**WHAT YOU WILL DO**
Check each line of the records for "lines"; collect those that have it.

(Records excerpted from a collection)
++++++++++++++++++++
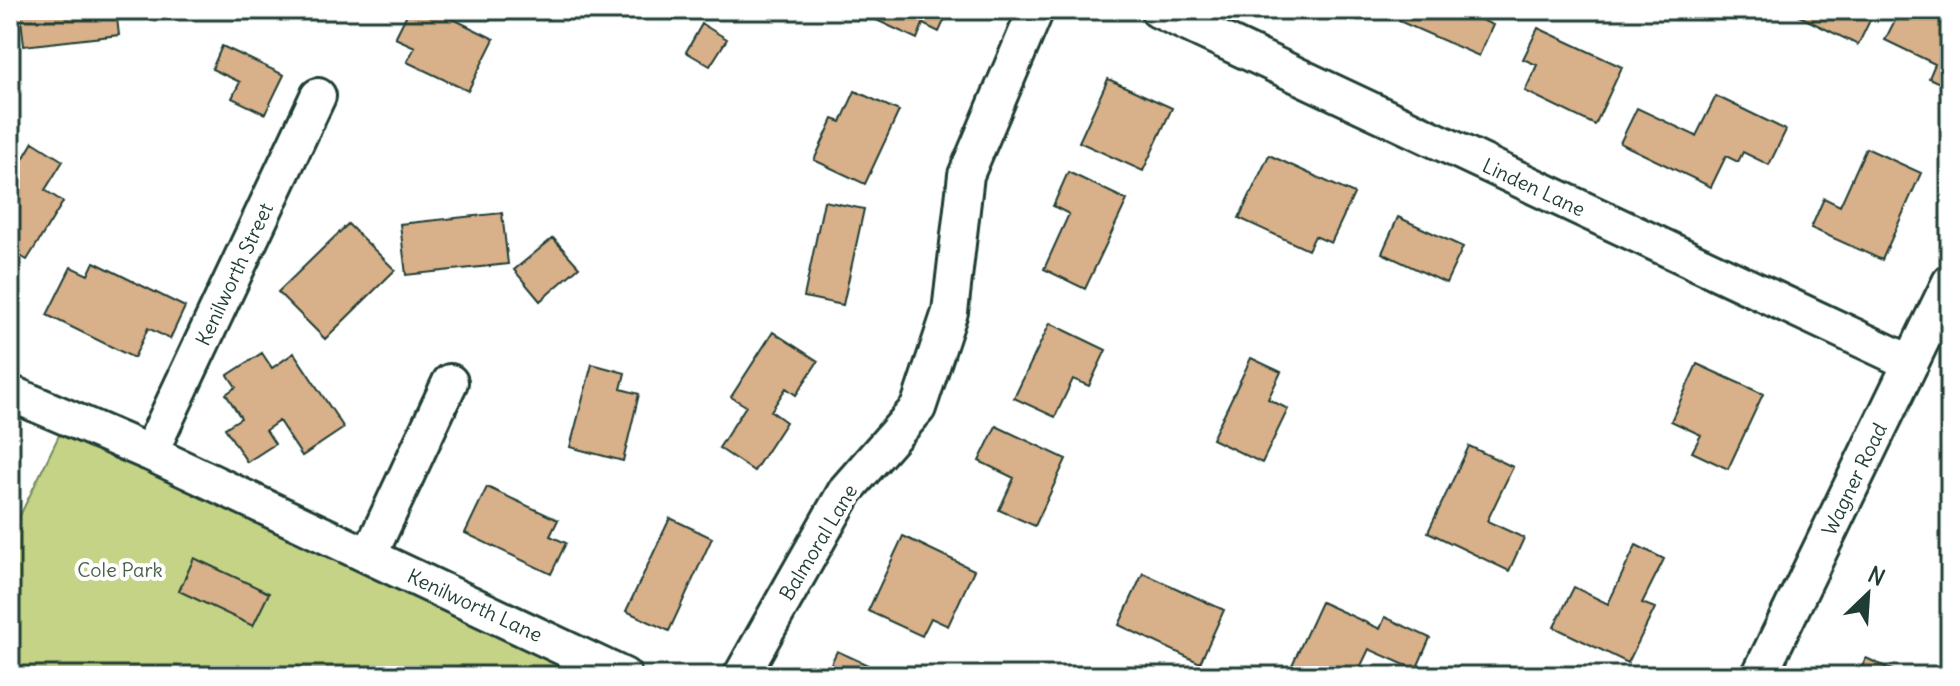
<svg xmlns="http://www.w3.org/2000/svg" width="1960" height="686" font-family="Delius,sans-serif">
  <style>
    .green { fill: #c5d386; stroke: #72885d; stroke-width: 2 }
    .building { fill: #d8b089; stroke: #1f3d34; stroke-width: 2 }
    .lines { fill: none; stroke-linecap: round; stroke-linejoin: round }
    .minor-casing { stroke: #1f3d34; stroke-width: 40 }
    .minor { stroke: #fff; stroke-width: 34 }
    .labels { text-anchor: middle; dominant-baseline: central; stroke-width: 8; stroke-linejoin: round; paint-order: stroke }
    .street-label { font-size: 20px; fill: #1f3d34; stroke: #fff }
    .park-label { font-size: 20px; fill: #486248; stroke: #fff }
  </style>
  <rect width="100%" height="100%" fill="#fff"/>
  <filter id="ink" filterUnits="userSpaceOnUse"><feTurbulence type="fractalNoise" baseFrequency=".0125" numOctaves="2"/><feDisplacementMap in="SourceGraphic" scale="16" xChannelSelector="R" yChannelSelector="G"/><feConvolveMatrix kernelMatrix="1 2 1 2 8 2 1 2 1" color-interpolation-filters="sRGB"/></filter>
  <g filter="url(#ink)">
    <path class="green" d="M65 423 590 676H10V536Z"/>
    <path class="building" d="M20 10H116L119 35 24 46Z
      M409 10H435L494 39 468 91 407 62 415 47 395 38Z
      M855 10H949L939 32 923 24 917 39Z
      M1404 10H1481L1477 18 1493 25 1479 56 1399 21Z
      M1795 10H1875L1858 45 1793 13Z
      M1900 10H1950V88L1929 78 1935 64 1885 40Z
      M702 24 727 39 710 66 686 52Z
      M1538 28 1622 67 1595 125 1525 91 1537 65 1523 59Z
      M222 46 284 75 265 114 232 98 240 82 212 69Z
      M1108 79 1172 108 1143 171 1079 142Z
      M855 91 899 111 865 184 814 160 833 119 841 122Z
      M1716 96 1786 130 1769 165 1743 152 1738 162 1726 156 1711 187 1620 143 1637 108 1696 136Z
      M33 142 63 161 45 190 63 202 27 260 10 250V163L15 154 23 159Z
      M1866 148 1921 173 1882 260 1811 228 1824 198 1840 206Z
      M1269 155 1354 194 1331 243 1315 236 1308 250 1239 218Z
      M1068 172 1127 200 1085 289 1044 269 1069 214 1053 206Z
      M824 201 864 209 843 305 804 297Z
      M502 213 508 264 406 275 400 224Z
      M1398 217 1463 247 1446 283 1382 253Z
      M348 224 395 270 325 339 278 292Z
      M553 238 579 267 540 301 514 270Z
      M94 262 185 307 170 339 148 328 134 358 47 315 71 267 88 275Z
      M1050 323 1106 350 1089 386 1073 379 1055 417 1014 398Z
      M773 332 818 361 796 395 786 388 771 411 786 422 754 471 719 448 746 406 731 397Z
      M262 353 272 368 294 353 344 428 302 456 279 421 266 430 275 444 247 462 225 428 241 418 226 394 236 387 228 375Z
      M1251 358 1281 372 1268 399 1288 409 1262 463 1212 439Z
      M592 364 625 373 621 389 639 394 623 461 570 447Z
      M1697 364 1763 394 1728 469 1692 452 1701 435 1671 421Z
      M996 426 1066 459 1035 526 999 510 1014 478 979 461Z
      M1469 446 1513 467 1487 521 1524 538 1509 571 1428 532Z
      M487 487 558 520 550 536 566 543 551 574 465 533Z
      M670 518 712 538 669 631 626 611Z
      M903 536 974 570 948 626 931 618 922 636 868 611Z
      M1636 545 1664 559 1642 603 1655 608 1628 663 1554 627 1574 587 1608 604Z
      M194 558 269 593 253 626 179 591Z
      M1143 573 1224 610 1200 663 1119 625Z
      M1321 602 1380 629 1385 617 1430 638 1416 670 1369 649 1356 676H1287Z
      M837 651 892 676H825Z
      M1866 658 1905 676H1858Z"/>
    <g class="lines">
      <g class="minor-casing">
        <path id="minor" d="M1158 10 1911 363
          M10 393 150 453 624 676
          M150 453 318 96
          M369 556 450 382
          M741 676 846 490 918 408 950 312 966 175 1036 10
          M1759 676 1950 282"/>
      </g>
      <use href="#minor" class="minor"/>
    </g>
  </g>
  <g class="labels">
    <g class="street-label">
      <text transform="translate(1534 187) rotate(25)">Linden Lane</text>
      <text transform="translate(234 274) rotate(-65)">Kenilworth Street</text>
      <text transform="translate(1854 479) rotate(-64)">Wagner Road</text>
      <text transform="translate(818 542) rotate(-59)">Balmoral Lane</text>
      <text transform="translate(475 605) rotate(25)">Kenilworth Lane</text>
    </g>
    <g class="park-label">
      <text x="120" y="569">Cole Park</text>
    </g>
  </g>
  <rect width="1960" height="686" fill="none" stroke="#fff" stroke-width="40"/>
  <rect x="20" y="20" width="1920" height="646" fill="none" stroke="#1f3d34" stroke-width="3" filter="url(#ink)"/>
  <g transform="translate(1868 594) rotate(25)" stroke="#ffffff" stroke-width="6" paint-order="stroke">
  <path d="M0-6L14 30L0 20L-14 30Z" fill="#1f3d34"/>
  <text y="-12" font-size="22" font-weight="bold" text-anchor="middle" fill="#1f3d34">N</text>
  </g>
</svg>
++++++++++++++++++++
**TASK RESULT**
    .lines { fill: none; stroke-linecap: round; stroke-linejoin: round }
    <g class="lines">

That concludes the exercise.